Consequently those who went off to war seldom mentioned any enemy killed. Not even obliquely. At least father, his brothers, and those within their cohort never did within earshot.
So instead of demonstrating marksmanship with a .22 after years of handling an M1, I prefer imagining a slender father finding challenge in winning prizes by knocking over stacked weighted milk bottles with baseballs.
He played baseball as a boy but only became a fan when Jackie Robinson joined the Dodgers. The Brooklyn Dodgers. Loquacious though rarely demonstrative, father’s description of those Ebbets Field afternoons put a listener born after the Dodgers’ desertion in catbird seats.
Therefore, baseballs and not .22 slugs it is.
Recognizable as he is, I see a much younger, just as father winding up before pitching. To baseball fans today that wind up must seem exaggerated and wasted motion. But that’s how they pitched then. Arms stretched above head, an extended leg or big kick before driving to the plate.

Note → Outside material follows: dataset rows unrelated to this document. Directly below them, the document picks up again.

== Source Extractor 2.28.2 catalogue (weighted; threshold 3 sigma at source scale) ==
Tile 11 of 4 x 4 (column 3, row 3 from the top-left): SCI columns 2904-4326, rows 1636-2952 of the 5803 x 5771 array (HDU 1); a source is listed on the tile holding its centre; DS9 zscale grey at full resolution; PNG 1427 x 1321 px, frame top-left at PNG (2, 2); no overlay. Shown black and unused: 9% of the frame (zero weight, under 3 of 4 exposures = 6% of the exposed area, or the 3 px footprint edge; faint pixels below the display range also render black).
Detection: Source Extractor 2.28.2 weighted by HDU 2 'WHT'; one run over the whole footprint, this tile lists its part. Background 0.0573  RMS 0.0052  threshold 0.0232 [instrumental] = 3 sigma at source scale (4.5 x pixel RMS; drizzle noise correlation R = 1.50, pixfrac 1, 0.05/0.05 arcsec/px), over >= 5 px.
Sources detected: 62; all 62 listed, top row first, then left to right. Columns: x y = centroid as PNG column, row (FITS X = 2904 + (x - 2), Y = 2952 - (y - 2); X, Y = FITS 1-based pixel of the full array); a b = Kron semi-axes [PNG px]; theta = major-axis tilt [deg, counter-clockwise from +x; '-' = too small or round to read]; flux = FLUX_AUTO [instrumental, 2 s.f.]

That’s the motion father used during our driveway sessions. In youth league I donned the tools of ignorance and served as our team’s catcher. Father coming over the top helped break in mitts and accustomed me to squatting.
Alas, I never became a Roy Campanella. Nor even a John Roseboro.
Father winds up and knocks over the requisite number of rigged bottles. Having done so expeditiously, he gets to choose from the top shelf prizes. Shining brightly ought have been the Ganesh.
The figurine would’ve caught his eye. Whose eye wouldn’t it have caught?
Homogenized as America was then, the Ganesh must’ve appeared otherworldly. How it wound up on the top shelf of a carnival attraction is easy.
Some dogface having served in the China-Burma-India Theater likely brought it back as a war souvenir. Demobbed, he needed folding cash. He found a pawn shop or an antiques store willing to give a returning vet a few bucks for a “genuine Hindoo artifact.”
Who can’t see that thing catching dust until some carnival sharpie spies it? Strangeness alone makes it attractive. Slap an “object from the mysterious East rumored to possess mysterious powers” pitch on it and a public susceptible to fantasy after years of inhumanity gazes upon and may desire the relic.
How easy will it be to possess only after upending three lead bottles. How easy was it? That is if that’s the story.
Attain it as he did, father captured an idol of multitudes. Not many can be said to have accomplished that.